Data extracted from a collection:
BEGIN
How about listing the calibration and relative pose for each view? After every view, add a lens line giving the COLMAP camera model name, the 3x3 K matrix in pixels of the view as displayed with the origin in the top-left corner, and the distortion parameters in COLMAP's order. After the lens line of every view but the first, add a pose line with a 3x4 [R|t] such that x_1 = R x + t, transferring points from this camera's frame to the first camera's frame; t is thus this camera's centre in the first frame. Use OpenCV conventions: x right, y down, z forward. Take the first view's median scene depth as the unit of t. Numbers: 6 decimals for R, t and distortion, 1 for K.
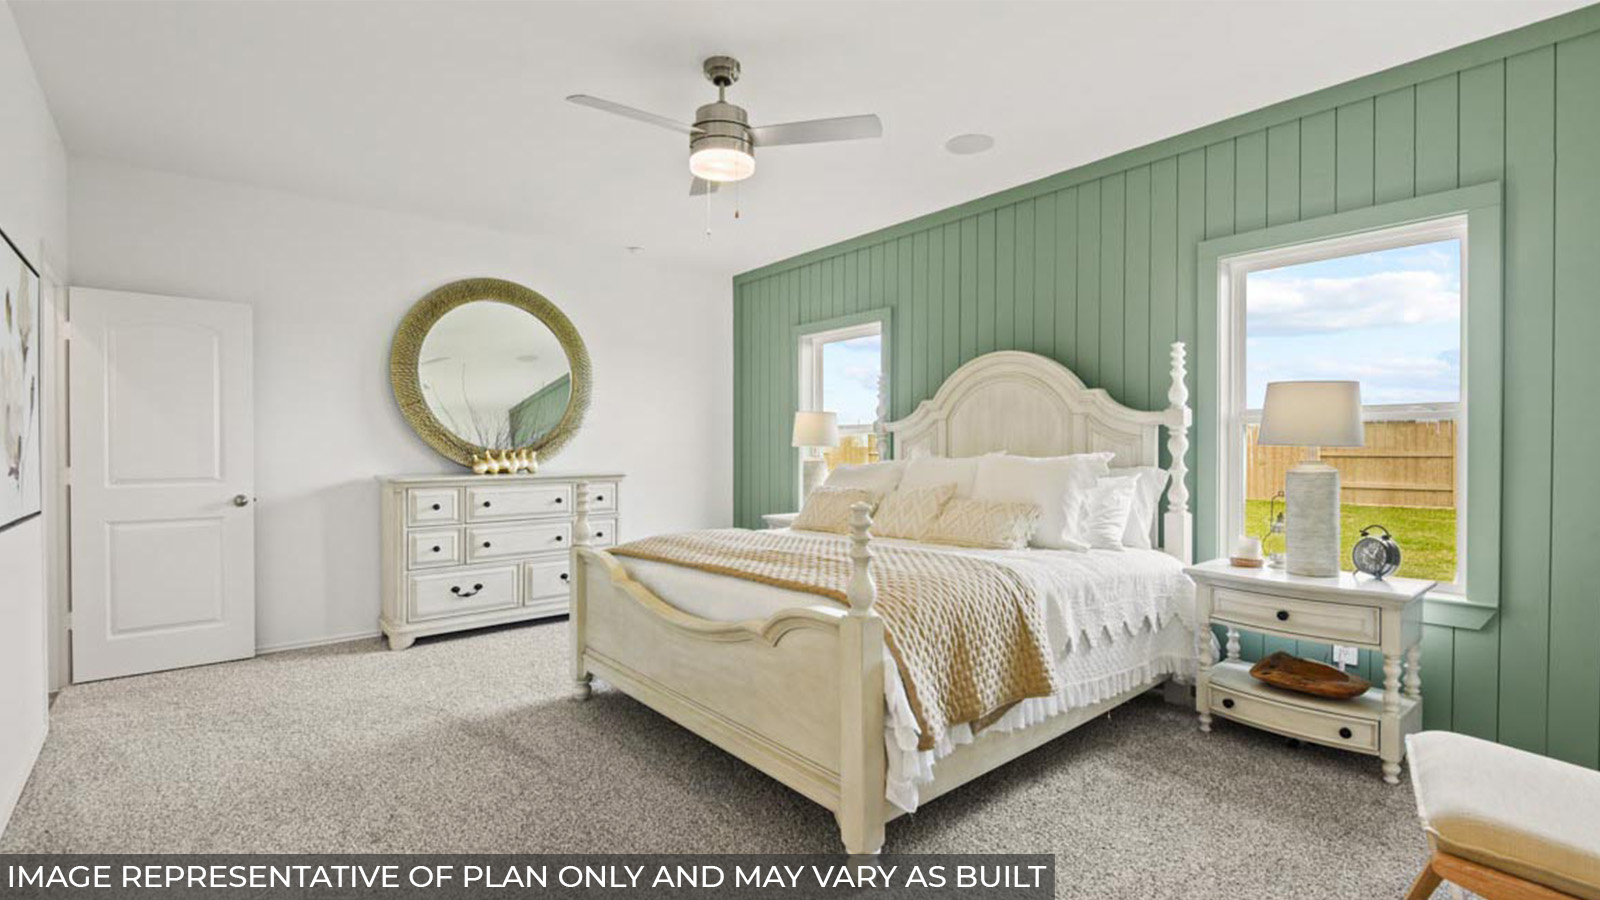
lens RADIAL K [[715.1, 0, 815.5], [0, 715.1, 455.0], [0, 0, 1]] dist [-0.003457, -0.008902]
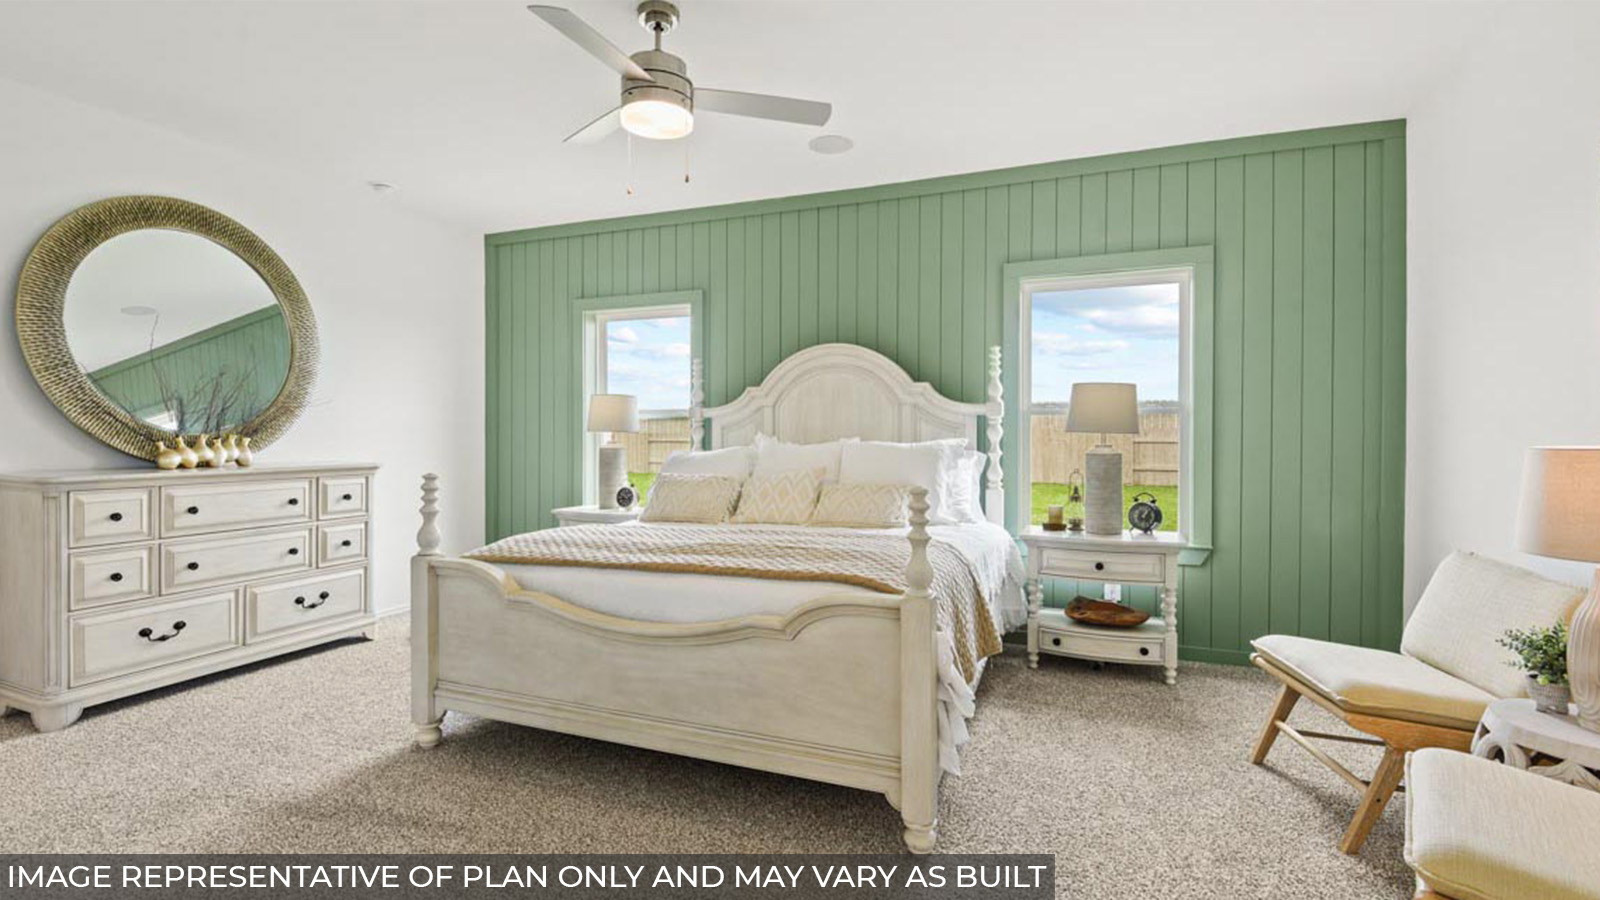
lens RADIAL K [[715.1, 0, 822.3], [0, 715.1, 442.2], [0, 0, 1]] dist [-0.003457, -0.008902]
pose [[0.883244, -0.002667, 0.468905, -0.291192], [0.001941, 0.999996, 0.002031, -0.000107], [-0.468909, -0.000884, 0.883246, 0.081517]]
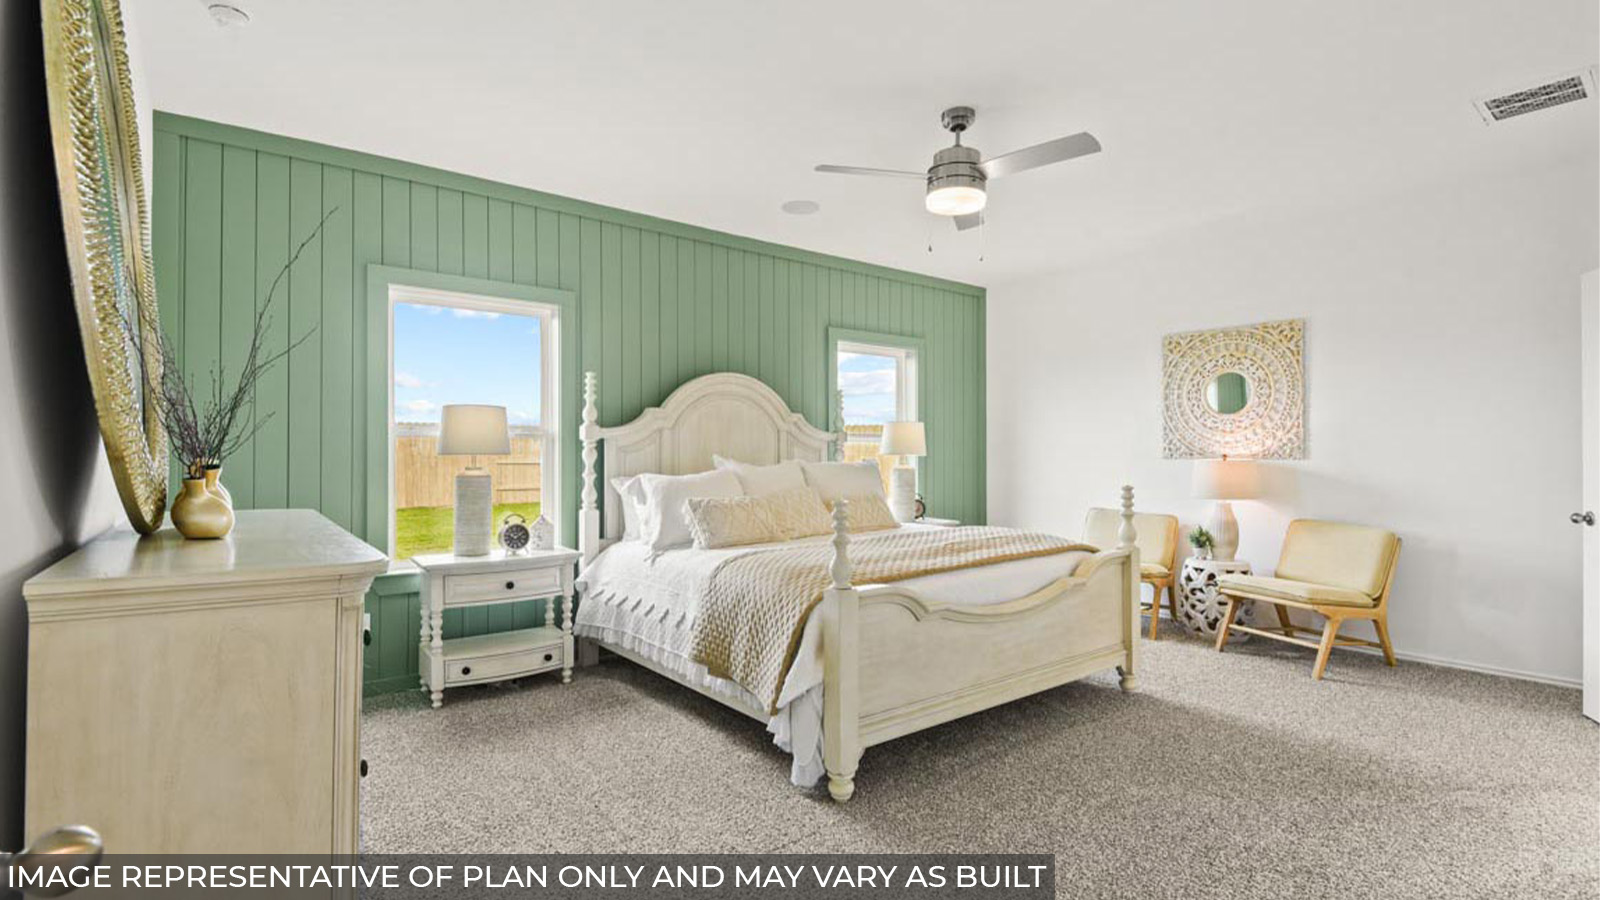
lens RADIAL K [[715.1, 0, 801.4], [0, 715.1, 439.0], [0, 0, 1]] dist [-0.003457, -0.008902]
pose [[0.063557, 0.023940, 0.997691, -1.009554], [0.010397, 0.999642, -0.024649, -0.010268], [-0.997924, 0.011940, 0.063286, 0.943269]]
END
◆ Directions for this task
All of the records need to be reproduced exactly, with each picture omitted.

◆ Task output
How about listing the calibration and relative pose for each view? After every view, add a lens line giving the COLMAP camera model name, the 3x3 K matrix in pixels of the view as displayed with the origin in the top-left corner, and the distortion parameters in COLMAP's order. After the lens line of every view but the first, add a pose line with a 3x4 [R|t] such that x_1 = R x + t, transferring points from this camera's frame to the first camera's frame; t is thus this camera's centre in the first frame. Use OpenCV conventions: x right, y down, z forward. Take the first view's median scene depth as the unit of t. Numbers: 6 decimals for R, t and distortion, 1 for K.
lens RADIAL K [[715.1, 0, 815.5], [0, 715.1, 455.0], [0, 0, 1]] dist [-0.003457, -0.008902]
lens RADIAL K [[715.1, 0, 822.3], [0, 715.1, 442.2], [0, 0, 1]] dist [-0.003457, -0.008902]
pose [[0.883244, -0.002667, 0.468905, -0.291192], [0.001941, 0.999996, 0.002031, -0.000107], [-0.468909, -0.000884, 0.883246, 0.081517]]
lens RADIAL K [[715.1, 0, 801.4], [0, 715.1, 439.0], [0, 0, 1]] dist [-0.003457, -0.008902]
pose [[0.063557, 0.023940, 0.997691, -1.009554], [0.010397, 0.999642, -0.024649, -0.010268], [-0.997924, 0.011940, 0.063286, 0.943269]]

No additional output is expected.